### Text block

My husband will probably be the first to tell you that I can be a bit of a workaholic. Add to that that my brain works under entrepreneur guidelines and that can be really bad. If you don’t know what I mean by that last bit, there’s a joke that says something like “entrepreneurs are the only people who will work 80 hours a week to avoid working 40”. It’s not a joke. I work best when I’m self-driven to meet my own goals rather than working to meet someone else’s. So, yes I’d rather work 80 hours a week for myself than 40 hours a week for someone else, even if it means making less money.
Unfortunately, living with a Fibromyalgia means that working 80 hours a week isn’t an option. It also means that working for someone else probably isn’t an option, so I have to find a balance. Self-care in the workplace means that I have to find that happy place where I can work for myself and make enough money to make it worthwhile, without working myself to death. The last 5 years with chronic illness have taught me that I have to make some important choices when it comes to balancing work and life so that I can work and still have a life beyond work.

### Activities
A - Summarize the passage on self-care at work in two sentences.
B - Rewrite the part of the passage on self-care at work that opens with the words containing "Unfortunately, living with" and closes with "life beyond work.", substituting "sweet spot" for "happy place".
The material that comes next has no connection to the passage on self-care at work.

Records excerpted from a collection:

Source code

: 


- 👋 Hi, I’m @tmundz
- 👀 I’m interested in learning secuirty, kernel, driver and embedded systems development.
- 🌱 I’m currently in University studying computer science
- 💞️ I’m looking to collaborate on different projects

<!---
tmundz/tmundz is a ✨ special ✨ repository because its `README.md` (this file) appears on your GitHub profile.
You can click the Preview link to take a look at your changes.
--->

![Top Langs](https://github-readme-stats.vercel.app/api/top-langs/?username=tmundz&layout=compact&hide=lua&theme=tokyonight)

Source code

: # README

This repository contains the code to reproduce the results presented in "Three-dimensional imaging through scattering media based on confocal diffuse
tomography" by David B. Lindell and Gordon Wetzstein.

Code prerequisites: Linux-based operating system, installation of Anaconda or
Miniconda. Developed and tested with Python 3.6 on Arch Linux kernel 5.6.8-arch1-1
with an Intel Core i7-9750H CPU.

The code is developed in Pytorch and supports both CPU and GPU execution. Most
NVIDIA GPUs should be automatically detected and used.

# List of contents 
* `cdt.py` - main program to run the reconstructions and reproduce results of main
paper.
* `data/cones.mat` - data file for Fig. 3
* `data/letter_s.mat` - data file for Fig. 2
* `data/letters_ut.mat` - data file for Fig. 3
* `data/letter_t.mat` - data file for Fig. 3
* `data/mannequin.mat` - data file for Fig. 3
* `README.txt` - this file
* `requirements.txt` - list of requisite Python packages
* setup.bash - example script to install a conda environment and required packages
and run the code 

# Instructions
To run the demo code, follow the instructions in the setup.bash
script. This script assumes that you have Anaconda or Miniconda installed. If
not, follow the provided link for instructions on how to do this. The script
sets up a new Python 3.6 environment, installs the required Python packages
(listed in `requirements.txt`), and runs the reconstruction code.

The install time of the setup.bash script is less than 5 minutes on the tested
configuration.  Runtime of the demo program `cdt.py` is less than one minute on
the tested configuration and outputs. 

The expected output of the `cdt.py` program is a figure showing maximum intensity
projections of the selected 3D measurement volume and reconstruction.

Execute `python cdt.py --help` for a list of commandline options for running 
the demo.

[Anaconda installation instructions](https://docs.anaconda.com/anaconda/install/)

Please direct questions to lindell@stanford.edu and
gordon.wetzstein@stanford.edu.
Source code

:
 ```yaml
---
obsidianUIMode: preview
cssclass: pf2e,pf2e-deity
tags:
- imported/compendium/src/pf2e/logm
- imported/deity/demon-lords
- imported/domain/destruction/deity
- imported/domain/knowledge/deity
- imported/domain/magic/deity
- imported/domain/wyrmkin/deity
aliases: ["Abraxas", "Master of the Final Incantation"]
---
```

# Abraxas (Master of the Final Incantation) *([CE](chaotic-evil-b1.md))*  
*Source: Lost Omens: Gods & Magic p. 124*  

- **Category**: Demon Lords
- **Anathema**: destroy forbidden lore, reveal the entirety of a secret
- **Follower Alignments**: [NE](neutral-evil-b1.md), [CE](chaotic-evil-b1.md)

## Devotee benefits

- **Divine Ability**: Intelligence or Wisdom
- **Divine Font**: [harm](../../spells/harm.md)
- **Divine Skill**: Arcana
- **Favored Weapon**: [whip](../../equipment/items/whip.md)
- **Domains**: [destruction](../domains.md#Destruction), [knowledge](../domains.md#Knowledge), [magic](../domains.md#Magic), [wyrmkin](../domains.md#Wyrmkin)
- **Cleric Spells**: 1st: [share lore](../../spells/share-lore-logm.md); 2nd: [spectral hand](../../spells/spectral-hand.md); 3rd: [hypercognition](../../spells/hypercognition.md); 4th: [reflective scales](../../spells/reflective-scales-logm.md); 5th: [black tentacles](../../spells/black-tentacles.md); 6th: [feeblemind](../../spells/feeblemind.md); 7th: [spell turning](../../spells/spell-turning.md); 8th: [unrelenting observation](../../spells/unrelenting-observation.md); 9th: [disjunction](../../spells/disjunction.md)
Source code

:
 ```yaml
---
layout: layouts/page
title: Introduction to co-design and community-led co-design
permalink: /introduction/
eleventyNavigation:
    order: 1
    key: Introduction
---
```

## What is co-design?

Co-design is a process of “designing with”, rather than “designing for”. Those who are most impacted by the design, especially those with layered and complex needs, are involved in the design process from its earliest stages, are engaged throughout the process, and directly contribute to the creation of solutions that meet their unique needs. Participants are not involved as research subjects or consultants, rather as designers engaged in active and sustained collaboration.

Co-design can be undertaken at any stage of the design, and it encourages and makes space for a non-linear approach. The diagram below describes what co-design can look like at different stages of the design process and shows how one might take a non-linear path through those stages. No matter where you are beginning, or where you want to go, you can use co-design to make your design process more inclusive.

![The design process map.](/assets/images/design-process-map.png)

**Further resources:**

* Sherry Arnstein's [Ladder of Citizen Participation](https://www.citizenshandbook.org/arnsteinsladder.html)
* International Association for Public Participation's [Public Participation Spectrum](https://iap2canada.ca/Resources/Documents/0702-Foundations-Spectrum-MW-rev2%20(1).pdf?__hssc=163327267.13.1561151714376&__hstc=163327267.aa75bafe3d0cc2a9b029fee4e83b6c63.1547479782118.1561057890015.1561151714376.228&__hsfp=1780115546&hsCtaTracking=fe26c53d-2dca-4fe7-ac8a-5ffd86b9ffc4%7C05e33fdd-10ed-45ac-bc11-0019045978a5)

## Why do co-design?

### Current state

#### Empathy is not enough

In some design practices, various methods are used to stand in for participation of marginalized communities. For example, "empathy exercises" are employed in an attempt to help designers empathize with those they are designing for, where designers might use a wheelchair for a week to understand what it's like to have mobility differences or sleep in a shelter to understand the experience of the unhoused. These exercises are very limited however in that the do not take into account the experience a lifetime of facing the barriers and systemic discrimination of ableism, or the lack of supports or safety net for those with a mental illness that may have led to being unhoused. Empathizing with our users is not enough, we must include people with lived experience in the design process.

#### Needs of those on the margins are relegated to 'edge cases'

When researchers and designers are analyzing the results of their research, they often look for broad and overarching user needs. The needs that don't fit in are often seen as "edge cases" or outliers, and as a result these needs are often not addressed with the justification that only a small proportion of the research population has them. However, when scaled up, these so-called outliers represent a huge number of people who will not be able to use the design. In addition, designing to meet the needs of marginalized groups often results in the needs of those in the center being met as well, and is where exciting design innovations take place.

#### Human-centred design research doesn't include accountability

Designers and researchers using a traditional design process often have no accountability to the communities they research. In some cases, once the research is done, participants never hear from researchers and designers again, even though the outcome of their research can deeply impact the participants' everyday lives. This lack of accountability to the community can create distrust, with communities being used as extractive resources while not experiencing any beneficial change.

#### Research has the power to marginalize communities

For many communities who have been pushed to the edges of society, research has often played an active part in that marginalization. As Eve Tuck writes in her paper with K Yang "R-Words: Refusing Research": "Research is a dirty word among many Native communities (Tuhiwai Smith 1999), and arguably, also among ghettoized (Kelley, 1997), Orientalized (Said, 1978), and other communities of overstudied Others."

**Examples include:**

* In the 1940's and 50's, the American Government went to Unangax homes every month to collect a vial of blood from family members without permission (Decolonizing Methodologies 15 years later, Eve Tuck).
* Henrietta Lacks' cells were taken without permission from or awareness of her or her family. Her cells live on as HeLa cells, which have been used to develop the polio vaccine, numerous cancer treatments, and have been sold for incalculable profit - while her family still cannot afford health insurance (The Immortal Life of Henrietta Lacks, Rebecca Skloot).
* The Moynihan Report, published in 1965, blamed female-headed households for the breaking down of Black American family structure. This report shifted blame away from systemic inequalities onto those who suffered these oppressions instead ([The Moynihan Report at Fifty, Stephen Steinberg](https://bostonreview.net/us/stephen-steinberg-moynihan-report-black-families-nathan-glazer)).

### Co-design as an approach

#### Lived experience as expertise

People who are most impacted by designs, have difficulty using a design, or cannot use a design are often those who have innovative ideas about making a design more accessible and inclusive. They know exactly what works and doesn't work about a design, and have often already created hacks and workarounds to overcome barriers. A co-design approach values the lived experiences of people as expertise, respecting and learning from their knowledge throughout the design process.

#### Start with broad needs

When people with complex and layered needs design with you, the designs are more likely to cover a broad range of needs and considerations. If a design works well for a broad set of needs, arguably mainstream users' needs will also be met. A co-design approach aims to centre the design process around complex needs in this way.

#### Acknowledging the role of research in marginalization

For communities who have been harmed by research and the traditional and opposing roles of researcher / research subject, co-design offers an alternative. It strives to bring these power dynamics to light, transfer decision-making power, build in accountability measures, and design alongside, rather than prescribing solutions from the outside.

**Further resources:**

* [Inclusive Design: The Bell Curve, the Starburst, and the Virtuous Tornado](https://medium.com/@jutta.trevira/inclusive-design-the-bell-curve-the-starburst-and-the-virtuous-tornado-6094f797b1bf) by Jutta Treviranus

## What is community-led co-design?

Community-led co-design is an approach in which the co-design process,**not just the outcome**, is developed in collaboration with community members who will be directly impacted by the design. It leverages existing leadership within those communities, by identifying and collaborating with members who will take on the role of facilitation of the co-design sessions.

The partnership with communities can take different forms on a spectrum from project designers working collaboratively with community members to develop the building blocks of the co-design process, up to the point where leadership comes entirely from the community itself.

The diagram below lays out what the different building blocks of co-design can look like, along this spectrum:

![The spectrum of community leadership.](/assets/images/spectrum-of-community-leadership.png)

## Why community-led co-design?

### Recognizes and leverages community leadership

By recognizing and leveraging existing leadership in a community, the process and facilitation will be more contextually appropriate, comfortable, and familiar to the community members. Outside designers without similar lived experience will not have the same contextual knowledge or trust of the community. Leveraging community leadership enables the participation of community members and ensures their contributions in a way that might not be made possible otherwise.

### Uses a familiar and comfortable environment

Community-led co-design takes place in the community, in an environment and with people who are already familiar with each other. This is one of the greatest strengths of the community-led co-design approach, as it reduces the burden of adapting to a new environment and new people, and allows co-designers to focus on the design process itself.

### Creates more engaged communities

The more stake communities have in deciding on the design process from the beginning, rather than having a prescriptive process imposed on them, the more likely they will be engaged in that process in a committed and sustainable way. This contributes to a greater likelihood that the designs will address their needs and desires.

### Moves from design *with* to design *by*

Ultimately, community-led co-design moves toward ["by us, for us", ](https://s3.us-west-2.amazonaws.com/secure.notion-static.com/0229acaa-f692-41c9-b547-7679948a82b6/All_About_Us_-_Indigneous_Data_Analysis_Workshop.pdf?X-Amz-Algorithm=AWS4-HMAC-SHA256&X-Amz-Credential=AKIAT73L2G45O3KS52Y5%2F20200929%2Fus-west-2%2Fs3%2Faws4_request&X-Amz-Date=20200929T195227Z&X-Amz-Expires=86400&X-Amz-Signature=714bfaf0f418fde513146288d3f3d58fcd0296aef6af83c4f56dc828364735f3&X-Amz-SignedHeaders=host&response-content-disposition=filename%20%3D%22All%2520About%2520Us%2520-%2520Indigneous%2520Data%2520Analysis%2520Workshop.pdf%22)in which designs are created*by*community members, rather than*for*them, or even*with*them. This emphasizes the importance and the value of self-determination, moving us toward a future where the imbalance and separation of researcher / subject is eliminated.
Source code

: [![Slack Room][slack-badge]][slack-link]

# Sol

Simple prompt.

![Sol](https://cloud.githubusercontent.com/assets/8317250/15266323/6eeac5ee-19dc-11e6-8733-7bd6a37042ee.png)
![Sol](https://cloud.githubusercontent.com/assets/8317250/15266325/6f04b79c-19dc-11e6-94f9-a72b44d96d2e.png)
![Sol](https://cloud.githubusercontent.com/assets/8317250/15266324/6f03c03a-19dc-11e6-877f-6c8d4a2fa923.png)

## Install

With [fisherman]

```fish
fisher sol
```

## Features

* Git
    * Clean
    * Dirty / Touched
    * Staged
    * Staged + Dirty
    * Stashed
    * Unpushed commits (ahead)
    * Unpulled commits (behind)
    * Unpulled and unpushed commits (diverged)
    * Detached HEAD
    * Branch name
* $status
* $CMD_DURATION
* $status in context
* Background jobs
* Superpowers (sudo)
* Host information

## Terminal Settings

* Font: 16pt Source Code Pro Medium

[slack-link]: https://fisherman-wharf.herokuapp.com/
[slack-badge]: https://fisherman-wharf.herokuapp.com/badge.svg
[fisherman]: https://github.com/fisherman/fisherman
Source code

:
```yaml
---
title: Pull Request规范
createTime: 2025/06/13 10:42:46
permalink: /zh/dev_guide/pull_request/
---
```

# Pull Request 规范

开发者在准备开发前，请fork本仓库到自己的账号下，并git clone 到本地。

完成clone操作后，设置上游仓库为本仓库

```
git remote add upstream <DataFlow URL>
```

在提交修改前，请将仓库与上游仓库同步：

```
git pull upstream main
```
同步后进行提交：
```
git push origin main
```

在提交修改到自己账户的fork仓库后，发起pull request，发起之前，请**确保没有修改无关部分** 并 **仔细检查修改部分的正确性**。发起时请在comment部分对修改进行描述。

### Responses for each task
A - The writer is a self-driven workaholic who would rather work 80 hours a week for themselves than 40 hours a week for someone else, even for less money. Living with fibromyalgia rules out 80-hour weeks and probably working for someone else, so the writer must balance working for themselves and earning enough against keeping a life beyond work.

B -
Unfortunately, living with a Fibromyalgia means that working 80 hours a week isn’t an option. It also means that working for someone else probably isn’t an option, so I have to find a balance. Self-care in the workplace means that I have to find that sweet spot where I can work for myself and make enough money to make it worthwhile, without working myself to death. The last 5 years with chronic illness have taught me that I have to make some important choices when it comes to balancing work and life so that I can work and still have a life beyond work.